В опочивальне сел он на постель свою пред отворенным окном. Майское небо синеет, облака плывут белые, и вдруг, мелькнув легкой тенью, села на подоконник галка.

Вздрогнул Иван, а в мыслях простодушно, по-детски мелькнуло, что, может, это душенька Марьюшки. Замер он, а галка, повернув к нему голову, пристально поглядела на него неприятным серебристо-белым глазом…

— Злая птица, — прошептал Иван Васильевич и быстро перекрестился.

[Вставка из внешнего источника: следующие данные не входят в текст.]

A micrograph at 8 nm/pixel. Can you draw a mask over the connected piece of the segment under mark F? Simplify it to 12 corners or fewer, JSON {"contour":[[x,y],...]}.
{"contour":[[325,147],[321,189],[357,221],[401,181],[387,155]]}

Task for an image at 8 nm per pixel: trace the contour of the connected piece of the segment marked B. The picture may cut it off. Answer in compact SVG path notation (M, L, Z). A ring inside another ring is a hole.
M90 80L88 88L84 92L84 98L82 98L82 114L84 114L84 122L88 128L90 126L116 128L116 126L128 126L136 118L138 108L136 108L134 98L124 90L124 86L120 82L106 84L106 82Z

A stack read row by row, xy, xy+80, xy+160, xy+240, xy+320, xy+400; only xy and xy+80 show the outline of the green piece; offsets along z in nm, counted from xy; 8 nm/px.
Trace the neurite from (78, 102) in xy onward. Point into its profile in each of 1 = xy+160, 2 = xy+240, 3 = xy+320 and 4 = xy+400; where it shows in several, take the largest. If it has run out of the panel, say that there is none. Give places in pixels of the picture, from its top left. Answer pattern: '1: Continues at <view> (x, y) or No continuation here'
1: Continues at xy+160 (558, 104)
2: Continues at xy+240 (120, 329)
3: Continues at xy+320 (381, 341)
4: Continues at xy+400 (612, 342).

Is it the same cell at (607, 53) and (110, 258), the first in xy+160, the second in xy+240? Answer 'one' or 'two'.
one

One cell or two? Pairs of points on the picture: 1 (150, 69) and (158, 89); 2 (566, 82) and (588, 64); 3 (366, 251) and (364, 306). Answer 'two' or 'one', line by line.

Галка, испугавшись движенья руки, взмахнула крыльями и исчезла за окном. Почему-то все это потрясло Ивана, и ясно стало ему, до острой боли, что нет уже Марьюшки, нет и никогда, никогда уж не будет.

— Сказками сердце тешу, — прошептал он и, уткнувшись в подушки, впервые зарыдал, как ребенок…

Целый месяц прошел с этого дня, и стал Иван Васильевич ласковей, хоть и весь переполнен был тихой печали. Подолгу сидел он с Ванюшенькой, но говорил мало. Слышал он случайно, что Дарьюшка в Москву уж приехала и здесь вот в княжих хоромах у брата своего Данилы живет, в монастырь собирается. Ныне же увидал ее в окно из своих покоев и даже вздрогнул с испуга. Шла она по двору княжому, будто Марьюшка его, только ростом повыше и станом пышней…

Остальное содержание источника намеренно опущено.